··· EXTRAIT CHOISI ···

Research insight & big data : vive l'extension du domaine de la recherche !
Chacun le sait, les annonceurs ont désormais à leur disposition une quantité phénoménale de données sur leurs clients et leurs marchés. Quelle place occupent les ‘enquêtes par sondage’ dans cet univers nouveau saturé de données ? en particulier, quel rôle jouent-elles pour améliorer la communication publicitaire et son efficacité, à l’heure du programmatique et de l’optimisation en temps réel ? Des liens sont-ils possibles entre ces deux univers et, si oui, lesquels ?
Pour commencer, il semble utile de rappeler ce qui distingue fondamentalement le monde des études et celui de la data programmatique. L’objet du market research est de produire de la connaissance, afin d’aider les entreprises et les organisations à mieux comprendre les individus, consommateurs, citoyens, salariés. L’objet du programmatique est d’optimiser une action, la distribution automatisée de publicité digitale. D’un côté, la production d’insight, de savoir, pour comprendre. De l’autre, la distribution de messages. D’un côté l’information, de l’autre, l’activation. Pull / Push.
Deux mondes opposés ?
De cette différence initiale dans les buts découle une série de différences dans les moyens.
Représentatif versus massif. La représentativité est à l’origine de l’enquête par sondage, c’est sa raison d’être. Il n’est pas nécessaire d’interroger 100 000 personnes, ni même 10 000 pour savoir si les Français - ou les individus appartenant à un segment de population particulier - préfèrent la publicité A ou B, le produit A ou B, le candidat A ou B. Quelques centaines de répondants suffisent, à condition qu’ils aient été correctement recrutés, autrement dit qu’ils soient représentatifs de la population de référence. A l’inverse, l’activation programmatique, comme la publicité en général, ou le marketing direct, doit s’adresser à l’ensemble de la population de référence. Elle traite des informations élémentaires assez simples (page affichée, temps passé, lien cliqué, … etc) mais en très grande quantité (‘big data’). Idéalement, toute la cible doit être exposée, alors qu’un échantillon seulement de la cible doit être interrogé.
Anonyme vs personnalisé. L’anonymat est une autre pierre angulaire du market research. Les personnes ne sont pas interrogées pour elles-mêmes, mais en tant que ‘représentantes’ d’un groupe plus large. Lors du recrutement, les instituts prennent systématiquement soin de leur préciser que l’information recueillie sera anonymisée, agrégée, et fera uniquement l’objet de traitements statistiques. Cela conditionne non seulement leur participation, mais surtout leur sincérité. Au contraire, le programmatique a besoin de connaitre finement les comportements particuliers de chaque individu et ses coordonnées (nom, adresse, identifiant…) pour pouvoir ensuite leur adresser personnellement des messages (‘le bon message, au bon moment, à la bonne personne’).

··· SEGMENT DE DONNÉES ···

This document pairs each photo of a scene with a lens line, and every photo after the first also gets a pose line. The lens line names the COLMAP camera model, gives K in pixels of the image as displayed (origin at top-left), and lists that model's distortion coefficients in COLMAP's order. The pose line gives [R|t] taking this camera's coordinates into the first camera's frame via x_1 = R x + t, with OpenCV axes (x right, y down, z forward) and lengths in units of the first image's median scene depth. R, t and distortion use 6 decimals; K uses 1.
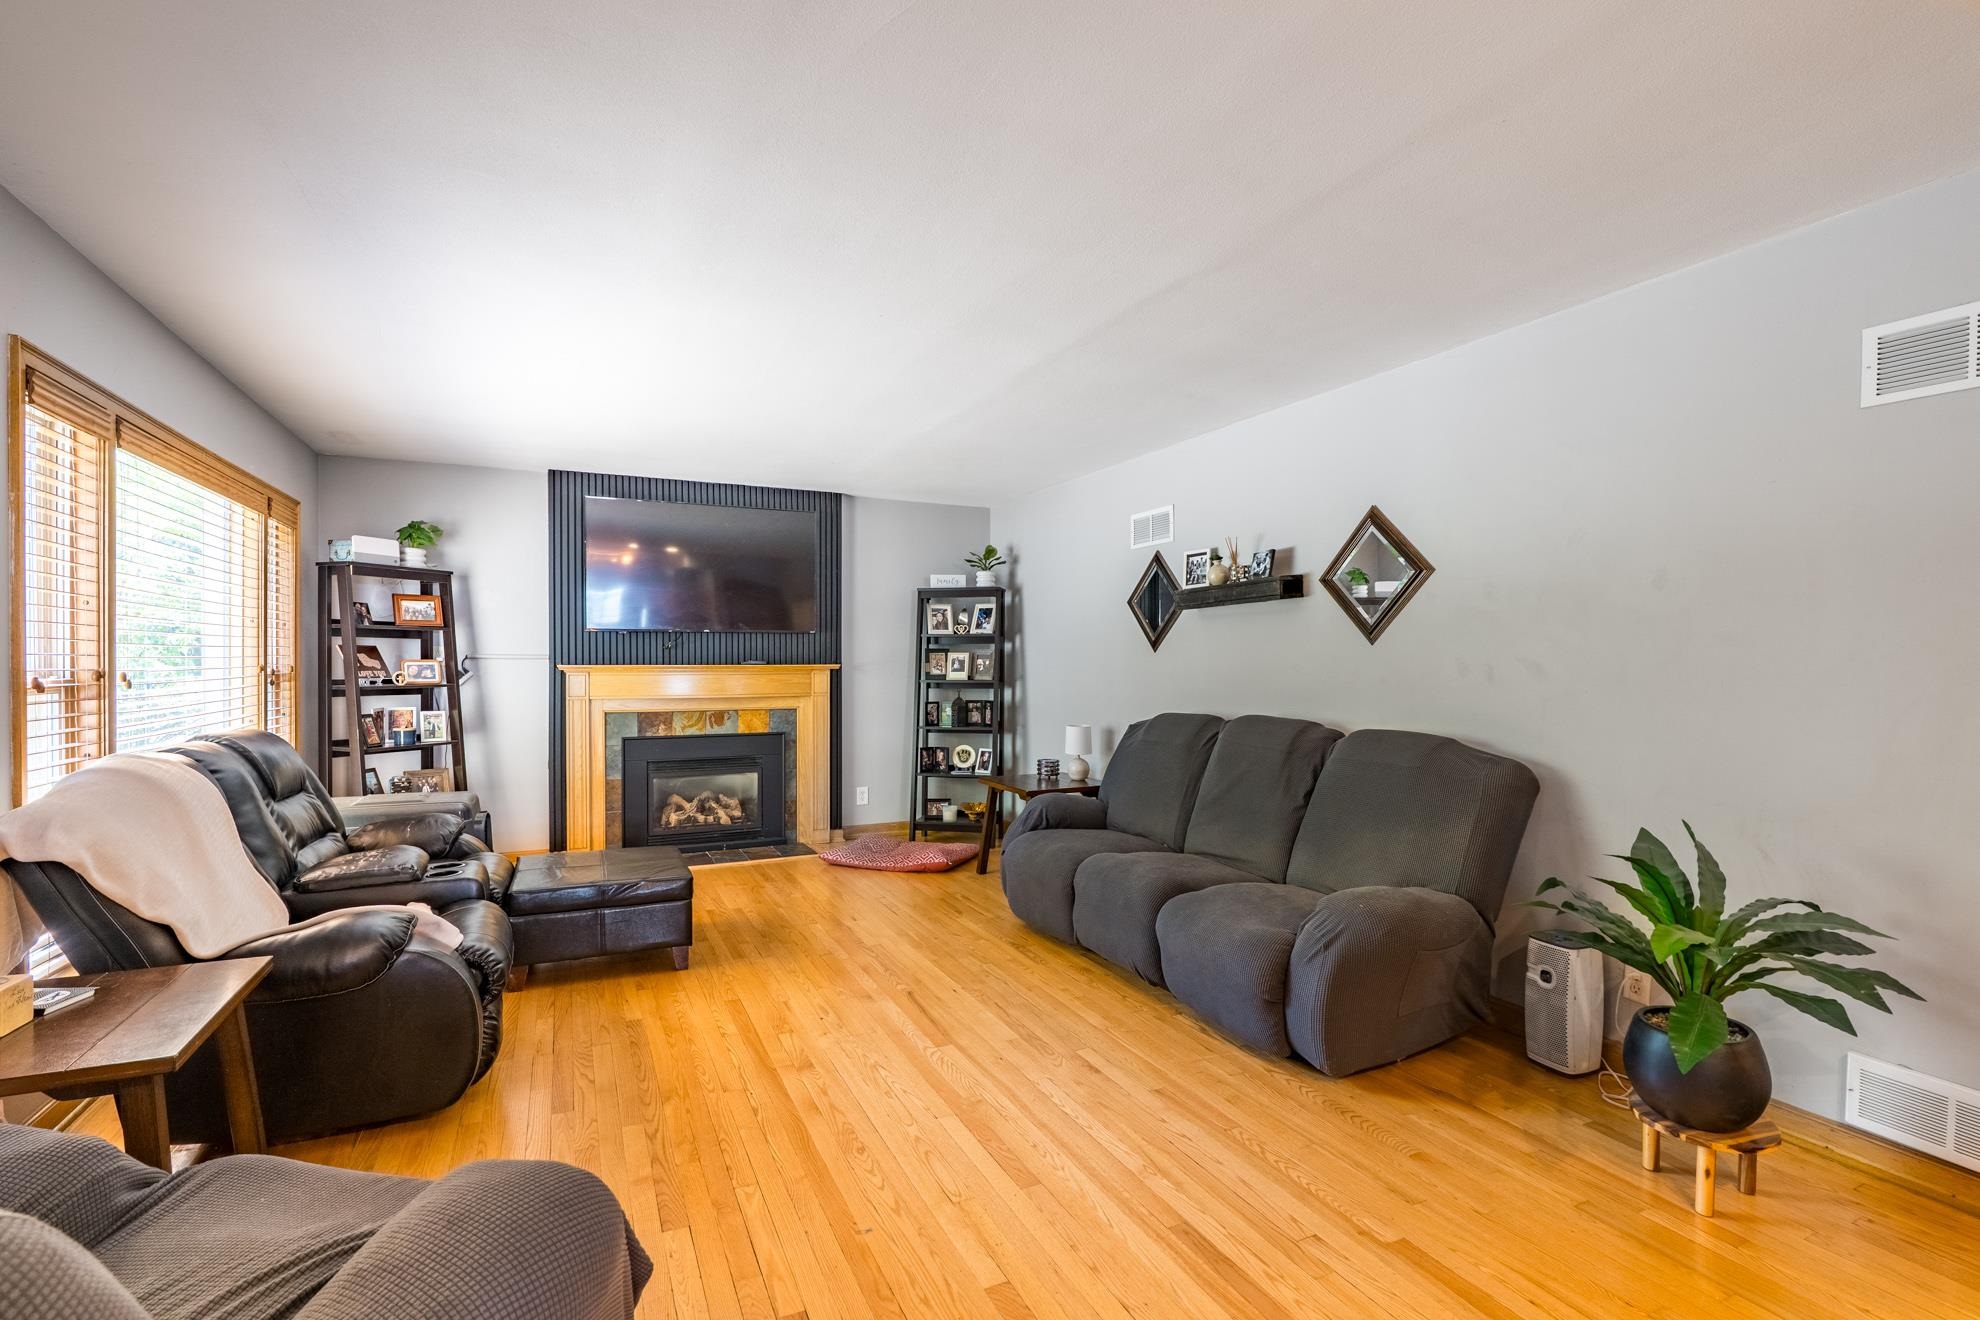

···

ACTIVITÉ 1
Recopiez à l'identique le passage de l'extrait sur les études et le programmatique qui va de « Chacun le sait, les » jusqu'à « oui, lesquels ? ».
ACTIVITÉ 2
Les affirmations suivantes sont-elles conformes à l'extrait sur les études et le programmatique ? Répondez par oui ou par non et citez les mots décisifs de l'extrait.
(a) Quelques centaines de répondants suffisent à une enquête par sondage, pourvu qu'ils soient bien recrutés.
(b) Le programmatique a pour objet de produire de la connaissance.
(c) Lors du recrutement, les instituts annoncent aux personnes interrogées que l'information recueillie sera anonymisée.
ACTIVITÉ 3
Poursuivez la rédaction de l'extrait sur les études et le programmatique à la suite de sa dernière phrase.

RÉPONSE ATTENDUE 1
Chacun le sait, les annonceurs ont désormais à leur disposition une quantité phénoménale de données sur leurs clients et leurs marchés. Quelle place occupent les ‘enquêtes par sondage’ dans cet univers nouveau saturé de données ? en particulier, quel rôle jouent-elles pour améliorer la communication publicitaire et son efficacité, à l’heure du programmatique et de l’optimisation en temps réel ? Des liens sont-ils possibles entre ces deux univers et, si oui, lesquels ?

RÉPONSE ATTENDUE 2
(a) Oui : « Quelques centaines de répondants suffisent, à condition qu’ils aient été correctement recrutés »
(b) Non : « L’objet du programmatique est d’optimiser une action, la distribution automatisée de publicité digitale. »
(c) Oui : « les instituts prennent systématiquement soin de leur préciser que l’information recueillie sera anonymisée, agrégée, et fera uniquement l’objet de traitements statistiques »

RÉPONSE ATTENDUE 3
Humain vs machine. Les enquêtes s’intéressent aux gens, à leurs désirs et à leurs craintes, à leurs émotions et leurs souvenirs, à leur appréciation et leur opinion. Ce qui se passe « dans leur tête ». Pour le savoir, il n’y a pas d’autres moyens que de les interroger, les inviter à s’exprimer. Le programmatique distribue des messages sur des terminaux (PC, tablette, smartphone) et s’ajuste en fonction des données recueillies. Il mesure ce qui se passe « sur les écrans » ... pour en déduire les comportements probables des individus, leurs centres d’intérêt, leurs intentions. Dans un cas, la personne interrogée déclare qu’elle a, par exemple, l’intention de partir à Berlin ou d’acheter un canapé. Dans l’autre, son intention est déduite de ses fréquentes visites de sites web contenant des informations sur Berlin ou sur des canapés. Dans le langage des sondeurs, la première approche est dite « déclarative », la seconde « passive », automatique. Dans celui des data scientists, la première est « déterministe » ou « avérée » par opposition à la seconde, « probabiliste », ou « modélisée » (la donnée individu est induite par la donnée machine).
Enfin, insight vs real time. La mission d’un institut d’études ne se limite pas à collecter de la donnée. Une part essentielle de sa valeur ajoutée réside évidemment, en aval, dans le traitement et l’analyse de cette donnée par des experts - statisticiens, sociologues, politologues… - dont c’est le métier. Ce travail d’analyse, qui repose sur une connaissance fine des organisations et de leur environnement, prend du temps. Lui seul permet de transformer la donnée brute en insight utile pour le client. La valeur est dans l’insight. Pour le programmatique, la valeur est dans l’instantanéité.
Tout semble ainsi opposer l’enquête au programmatique. D’où vient alors que des liens toujours plus nombreux se tissent aujourd’hui entre ces deux univers ?
Certes, l’enquête est du côté de la connaissance, le programmatique du côté de l’activation. Mais la connaissance produite par le market research est, évidemment, toujours tournée vers l’action. Elle n’a de sens - et de valeur - que si elle est utile à la prise de décision. Elle vise à impacter les marchés, les offres, les business. A l’inverse, la distribution de messages requiert une compréhension préalable de ses destinataires, de leurs goûts, de leurs intentions… L’un et l’autre se complètent. Il en découle deux grands types d’interactions, selon que le programmatique précède l’enquête (‘data to research’) ou la suit (‘research to data’).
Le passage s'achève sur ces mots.